[JURIST] Former Libyan intelligence chief Abdullah al-Senussi [BBC profile] has not been able to speak with a lawyer or told what charges he faces during his eight-month detention, Human Rights Watch (HRW) [advocacy website] reported [text] Wednesday. HRW was permitted earlier this week to speak to al-Senussi, who had been a powerful figure and key ally to Muammar Gaddafi [BBC obituary; JURIST news archive] during his rule of Libya. According to al-Senussi he has not been subject to physical torture or abuse and he has found the conditions of his detention to be “reasonable.” According to Sarah Leah Whitson, Middle East and North Africa director at HRW:
Libya’s wish to put the people they hold responsible for gross human rights violations on trial is fully understandable. … But to achieve true justice, they need to give al-Sanussi the rights that the previous government denied Libyans for so long. To start, that means making sure he can consult a lawyer.
Justice Minister Salah Marghani, who is overseeing al-Senussi’s detention, claims al-Senussi is permitted a lawyer to defend him but that no lawyers have offered to represent him.

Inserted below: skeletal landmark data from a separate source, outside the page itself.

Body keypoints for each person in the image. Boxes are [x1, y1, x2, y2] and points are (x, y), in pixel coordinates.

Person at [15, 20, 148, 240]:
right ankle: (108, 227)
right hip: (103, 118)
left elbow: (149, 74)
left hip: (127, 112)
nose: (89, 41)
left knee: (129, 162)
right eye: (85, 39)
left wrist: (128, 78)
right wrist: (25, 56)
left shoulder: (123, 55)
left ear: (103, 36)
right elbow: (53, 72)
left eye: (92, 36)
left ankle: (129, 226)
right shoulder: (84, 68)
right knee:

This news is the latest in the ongoing effort by Libya to try al-Senussi and Gaddafi’s son, Saif al-Islam Gaddafi [BBC profile] rather than turn them over to the International Criminal Court (ICC) [official website]. In February the ICC ordered [JURIST report] Libyan officials to hand over al-Senussi to the ICC so that he could meet with a lawyer. In January the ICC asked Libya to address reports [JURIST report] that it planned to try Saif al-Islam and al-Senussi. Last October Libyan government lawyers urged the ICC [JURIST report] to allow the men to be tried in Libya and promised that the trial would be fair. Last August Saif al-Islam stated that he preferred to be tried by the ICC [JURIST report] out of fear that Libya would not try him fairly. Last June four ICC staff members who traveled to Libya to speak with Saif al-Islam were detained by Libyan security forces [JURIST report] and were in custody for nearly four weeks before being released. The ICC issued arrest warrants [Al Jazeera report] for both men in June 2011.